- Provided information -
——

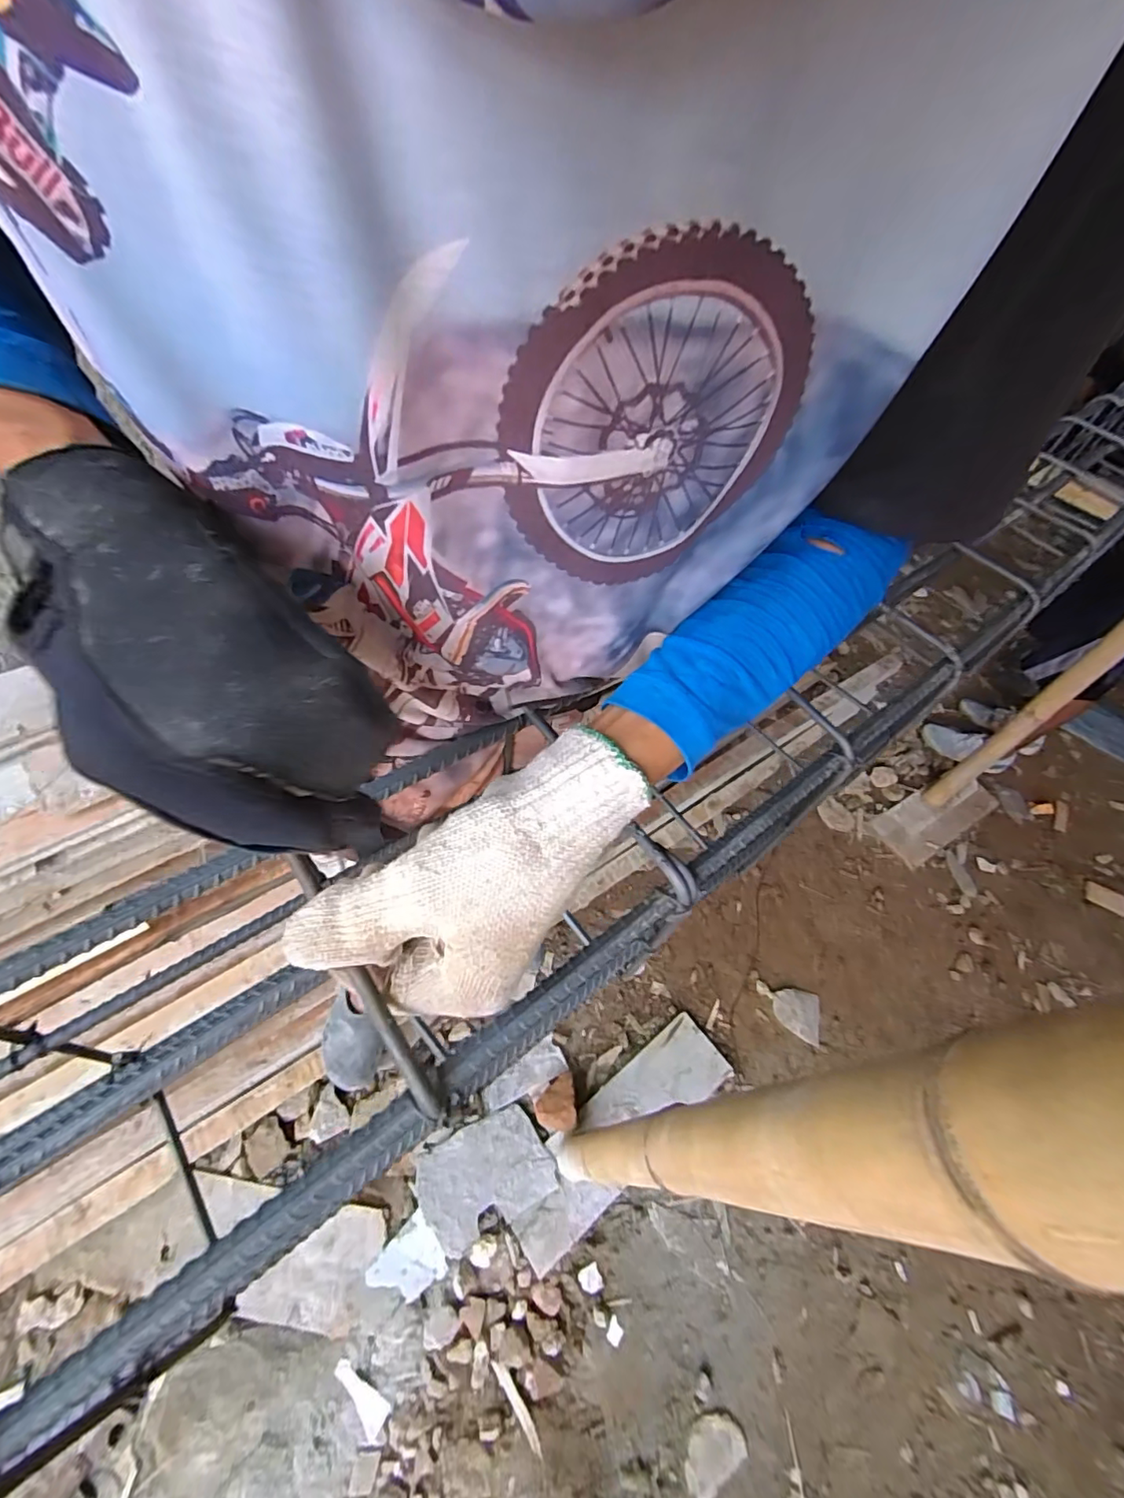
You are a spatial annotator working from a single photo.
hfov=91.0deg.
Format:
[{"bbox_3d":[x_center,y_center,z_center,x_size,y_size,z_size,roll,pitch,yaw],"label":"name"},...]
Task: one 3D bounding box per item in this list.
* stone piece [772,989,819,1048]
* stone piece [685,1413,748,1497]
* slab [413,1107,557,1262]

——

- Requirement -
Please copy the data shown above precisely, leaving the images out.

- Exercise answer -
You are a spatial annotator working from a single photo.
hfov=91.0deg.
Format:
[{"bbox_3d":[x_center,y_center,z_center,x_size,y_size,z_size,roll,pitch,yaw],"label":"name"},...]
Task: one 3D bounding box per item in this list.
* stone piece [772,989,819,1048]
* stone piece [685,1413,748,1497]
* slab [413,1107,557,1262]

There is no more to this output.